§ Extrait du document
══════
À titre liminaire, il y a lieu de rappeler que, aux termes de l’article 9 bis de la directive 1999/62, les États membres mettent en place les contrôles adéquats et déterminent le régime de sanctions applicable aux violations des dispositions nationales prises en application de cette directive. Ils prennent toutes les mesures nécessaires pour assurer l’application de ces sanctions. Ces sanctions doivent être effectives, proportionnées et dissuasives.

38

Cependant, il convient de constater que ladite directive ne comporte pas de règles plus précises en ce qui concerne l’établissement desdites sanctions nationales et n’établit, notamment, aucun critère explicite pour l’appréciation du caractère proportionné de telles sanctions.
══════
§ Entrées de données recueillies
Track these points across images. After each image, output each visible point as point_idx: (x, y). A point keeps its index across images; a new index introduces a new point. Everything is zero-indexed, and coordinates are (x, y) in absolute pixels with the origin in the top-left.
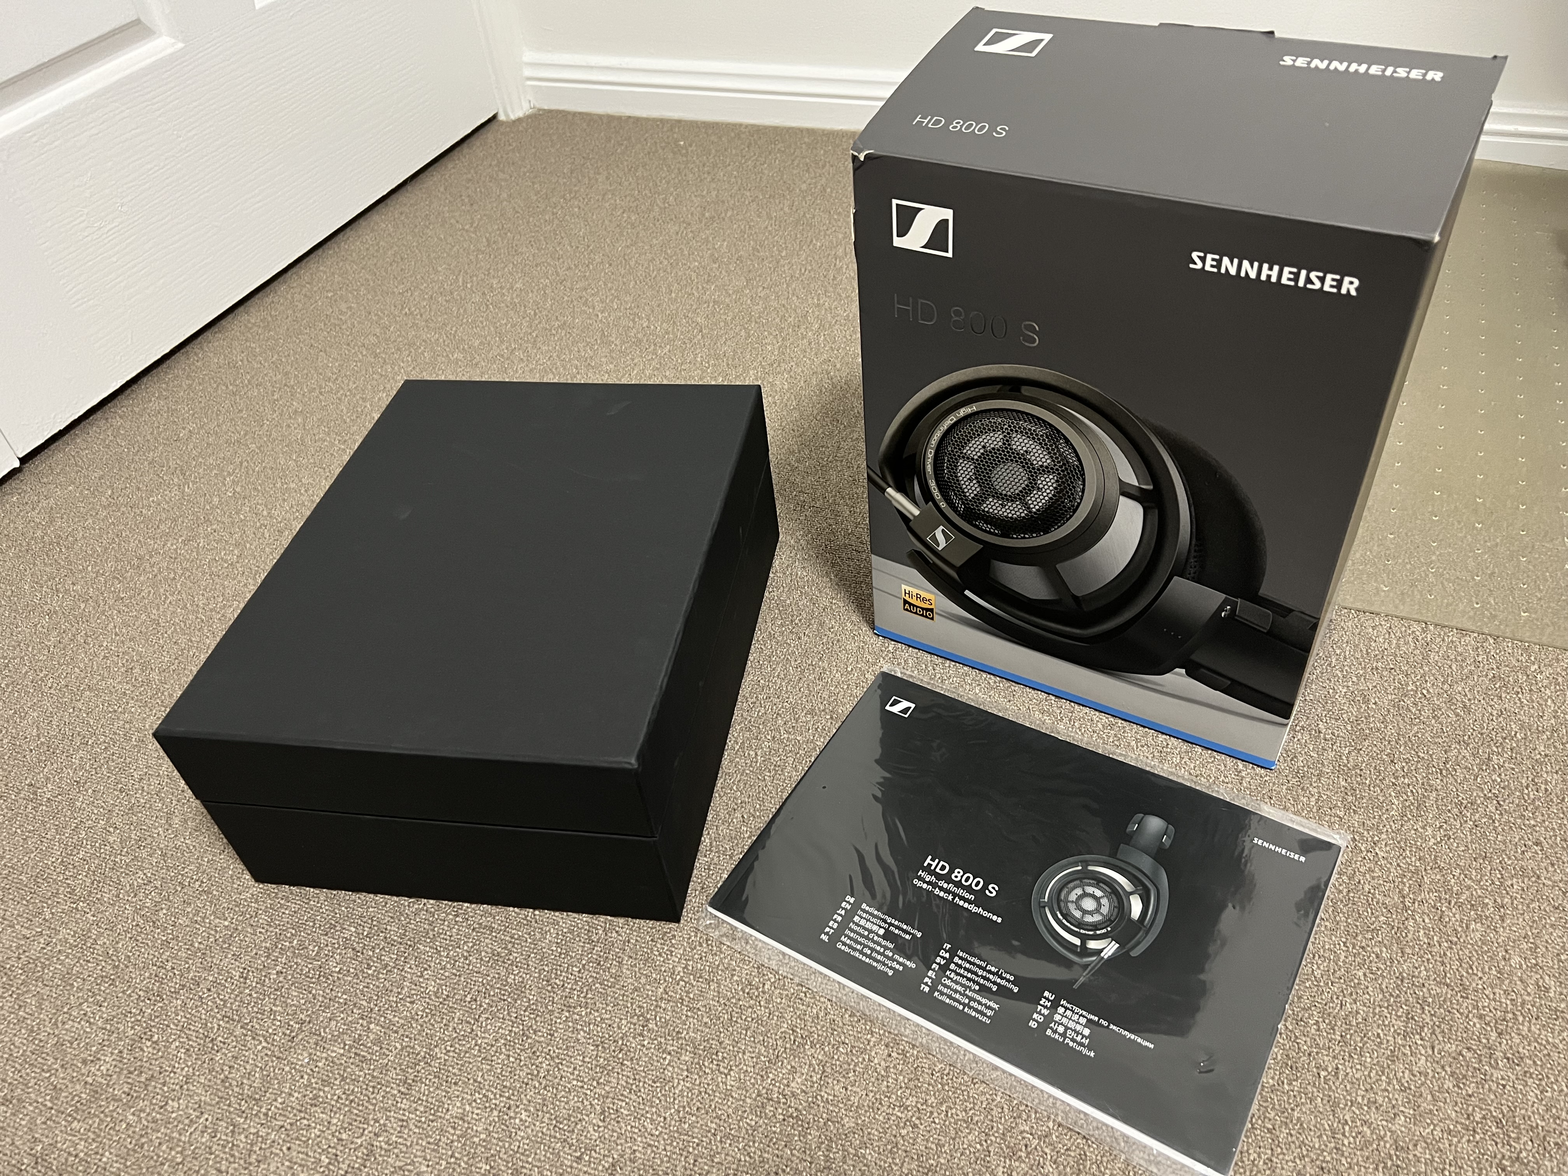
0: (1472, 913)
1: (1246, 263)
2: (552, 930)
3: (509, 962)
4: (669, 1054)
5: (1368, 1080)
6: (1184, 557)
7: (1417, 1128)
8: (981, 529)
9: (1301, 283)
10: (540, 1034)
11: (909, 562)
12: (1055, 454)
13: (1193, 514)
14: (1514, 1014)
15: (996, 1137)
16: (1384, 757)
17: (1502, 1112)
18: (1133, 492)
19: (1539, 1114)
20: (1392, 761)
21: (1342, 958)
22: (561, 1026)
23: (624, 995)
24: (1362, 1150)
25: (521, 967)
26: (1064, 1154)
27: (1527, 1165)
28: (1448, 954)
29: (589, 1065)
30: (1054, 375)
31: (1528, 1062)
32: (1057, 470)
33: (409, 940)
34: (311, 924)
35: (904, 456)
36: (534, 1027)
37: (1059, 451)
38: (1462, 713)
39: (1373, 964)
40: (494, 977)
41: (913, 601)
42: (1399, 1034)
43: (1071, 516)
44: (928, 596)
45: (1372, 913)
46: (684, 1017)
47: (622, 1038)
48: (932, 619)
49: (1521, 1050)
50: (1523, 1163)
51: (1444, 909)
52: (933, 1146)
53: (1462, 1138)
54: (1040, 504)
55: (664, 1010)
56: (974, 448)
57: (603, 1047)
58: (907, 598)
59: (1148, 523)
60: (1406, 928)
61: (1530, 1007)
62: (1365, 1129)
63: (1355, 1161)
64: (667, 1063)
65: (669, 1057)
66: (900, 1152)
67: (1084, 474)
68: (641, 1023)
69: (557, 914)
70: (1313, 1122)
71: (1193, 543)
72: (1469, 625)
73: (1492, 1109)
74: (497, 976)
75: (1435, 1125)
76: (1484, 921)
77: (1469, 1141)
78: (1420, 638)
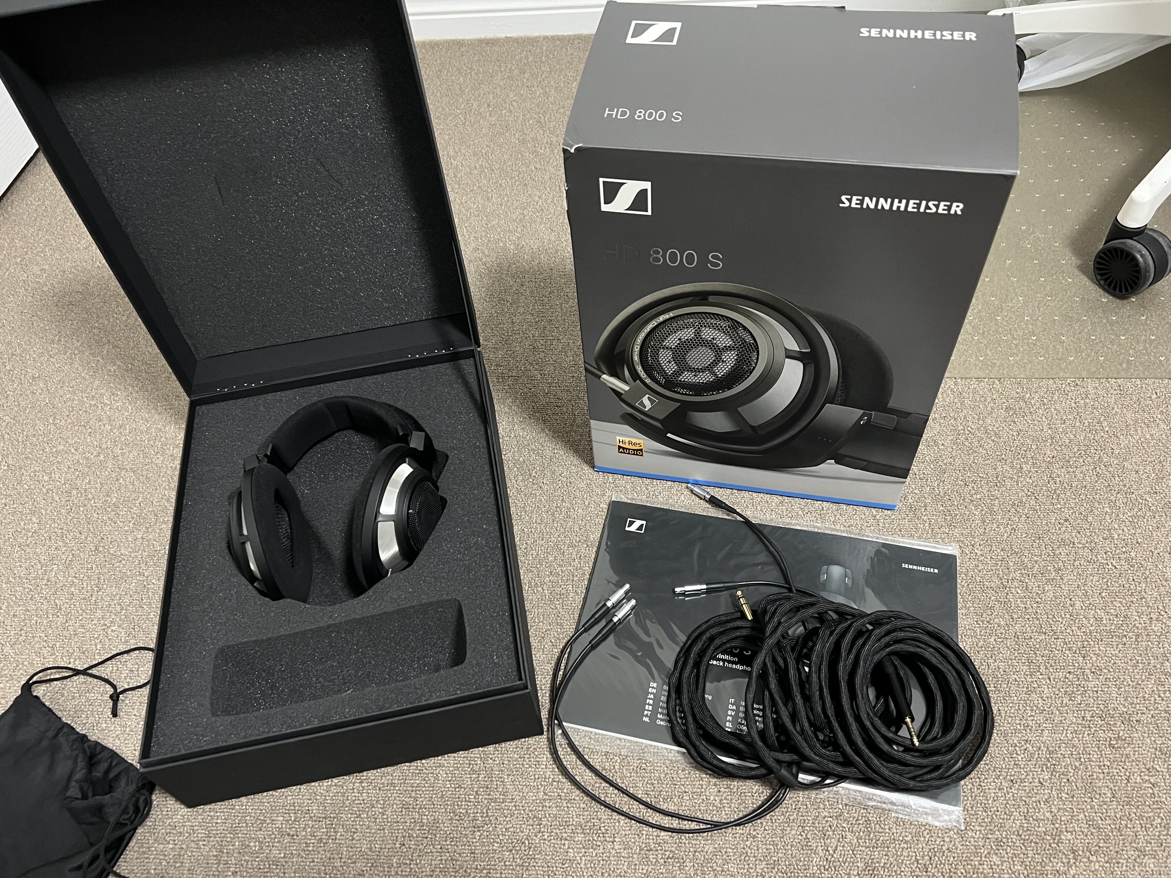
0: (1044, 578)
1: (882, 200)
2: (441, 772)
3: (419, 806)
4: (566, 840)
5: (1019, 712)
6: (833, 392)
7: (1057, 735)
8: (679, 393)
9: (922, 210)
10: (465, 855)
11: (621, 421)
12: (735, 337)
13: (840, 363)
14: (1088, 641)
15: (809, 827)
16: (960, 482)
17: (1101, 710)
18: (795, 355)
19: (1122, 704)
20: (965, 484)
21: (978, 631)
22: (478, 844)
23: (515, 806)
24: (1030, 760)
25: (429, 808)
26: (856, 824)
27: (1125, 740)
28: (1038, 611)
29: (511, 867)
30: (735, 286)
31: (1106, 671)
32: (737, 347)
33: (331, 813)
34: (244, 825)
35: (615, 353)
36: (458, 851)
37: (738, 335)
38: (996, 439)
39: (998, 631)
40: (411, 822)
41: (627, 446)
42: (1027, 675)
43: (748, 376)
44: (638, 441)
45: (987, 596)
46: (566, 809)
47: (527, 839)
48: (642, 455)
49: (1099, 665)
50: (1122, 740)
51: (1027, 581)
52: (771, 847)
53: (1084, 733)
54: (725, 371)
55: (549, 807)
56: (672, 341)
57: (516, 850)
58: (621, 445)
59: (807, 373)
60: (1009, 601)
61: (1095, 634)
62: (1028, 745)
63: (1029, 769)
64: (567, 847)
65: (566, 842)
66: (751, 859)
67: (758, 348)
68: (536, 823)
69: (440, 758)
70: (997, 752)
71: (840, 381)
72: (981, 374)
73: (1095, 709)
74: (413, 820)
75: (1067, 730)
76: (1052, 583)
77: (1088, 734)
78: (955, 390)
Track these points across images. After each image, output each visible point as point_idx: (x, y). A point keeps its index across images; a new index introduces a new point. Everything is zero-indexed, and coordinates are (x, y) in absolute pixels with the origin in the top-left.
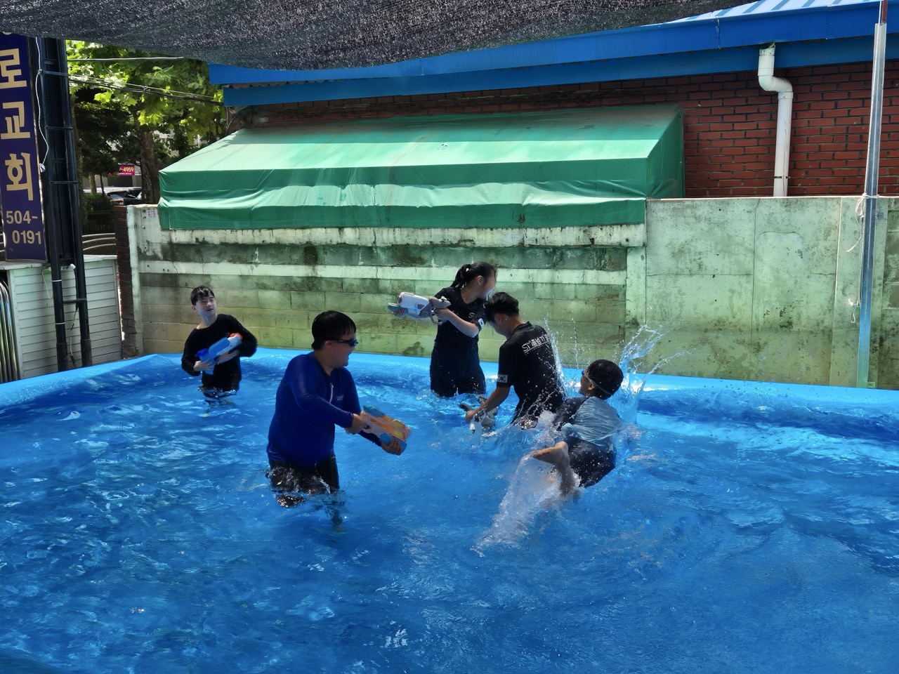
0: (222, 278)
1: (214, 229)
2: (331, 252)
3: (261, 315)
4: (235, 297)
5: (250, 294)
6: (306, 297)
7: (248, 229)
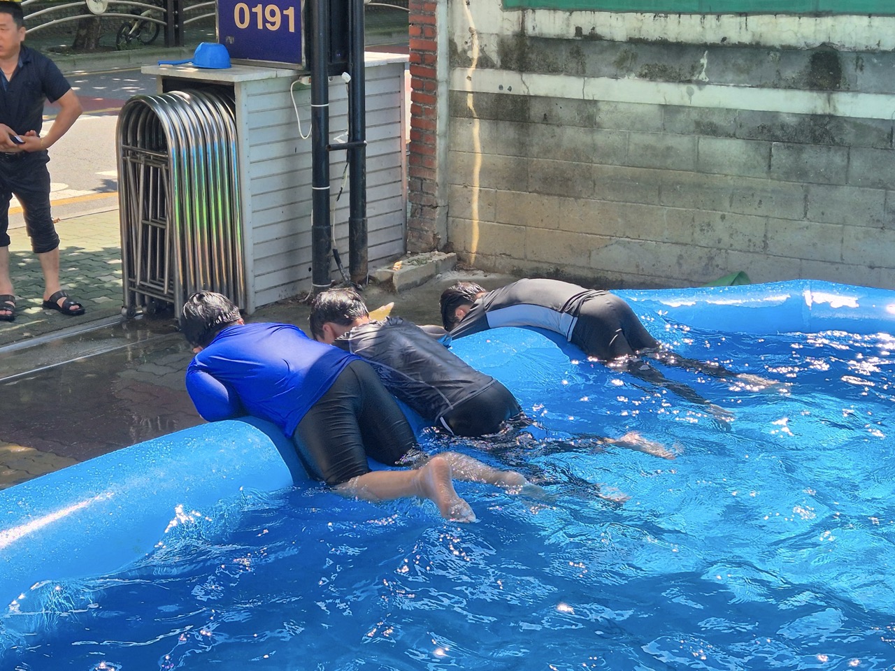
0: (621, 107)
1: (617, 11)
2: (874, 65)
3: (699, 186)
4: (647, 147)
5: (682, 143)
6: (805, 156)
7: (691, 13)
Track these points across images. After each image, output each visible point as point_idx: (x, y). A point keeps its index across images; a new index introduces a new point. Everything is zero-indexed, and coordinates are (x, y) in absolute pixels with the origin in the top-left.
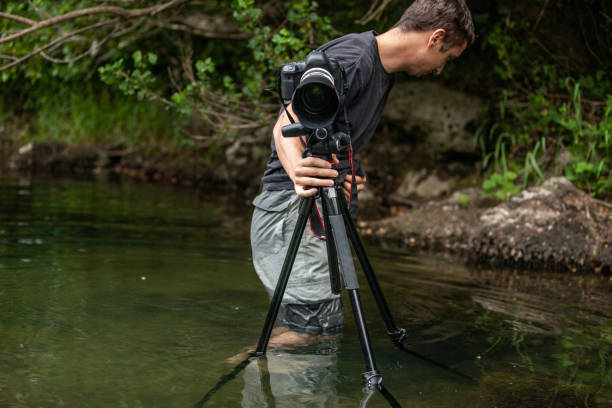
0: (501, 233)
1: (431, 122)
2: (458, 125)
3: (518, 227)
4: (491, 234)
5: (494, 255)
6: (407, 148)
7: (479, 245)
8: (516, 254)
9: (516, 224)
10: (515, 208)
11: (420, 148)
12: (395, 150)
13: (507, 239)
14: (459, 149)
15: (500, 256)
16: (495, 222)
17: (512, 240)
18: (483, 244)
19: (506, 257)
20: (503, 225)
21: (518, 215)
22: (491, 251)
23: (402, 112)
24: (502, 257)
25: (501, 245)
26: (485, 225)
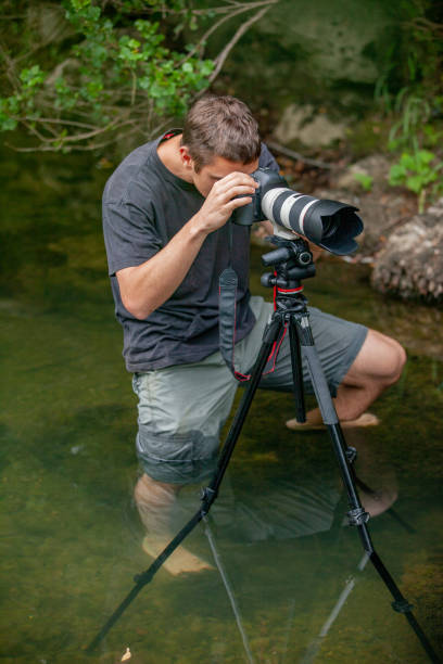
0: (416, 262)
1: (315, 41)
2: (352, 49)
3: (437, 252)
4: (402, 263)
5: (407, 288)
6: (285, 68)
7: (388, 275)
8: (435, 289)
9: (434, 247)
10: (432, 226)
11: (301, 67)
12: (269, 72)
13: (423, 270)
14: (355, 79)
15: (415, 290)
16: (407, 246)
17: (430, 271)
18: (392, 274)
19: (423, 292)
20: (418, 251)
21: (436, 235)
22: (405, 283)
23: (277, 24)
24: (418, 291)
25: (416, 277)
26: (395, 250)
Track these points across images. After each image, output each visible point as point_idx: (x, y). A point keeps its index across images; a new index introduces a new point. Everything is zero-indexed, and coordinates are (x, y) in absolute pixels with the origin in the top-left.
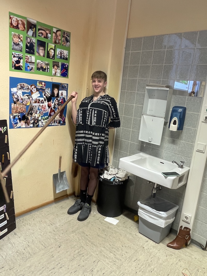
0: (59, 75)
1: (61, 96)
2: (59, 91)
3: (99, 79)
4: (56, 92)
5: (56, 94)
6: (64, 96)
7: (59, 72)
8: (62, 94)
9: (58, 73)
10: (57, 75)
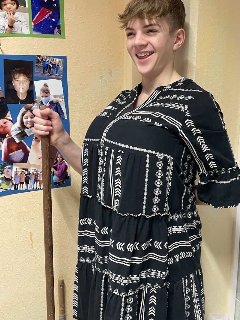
══════
§ Consigne
Recopiez le passage de l'extrait sur les sanctions prévues par la directive 1999/62, de « Cependant, il convient » à « de telles sanctions. ». Appuyez-vous uniquement sur l'extrait.

§ Corrigé
Cependant, il convient de constater que ladite directive ne comporte pas de règles plus précises en ce qui concerne l’établissement desdites sanctions nationales et n’établit, notamment, aucun critère explicite pour l’appréciation du caractère proportionné de telles sanctions.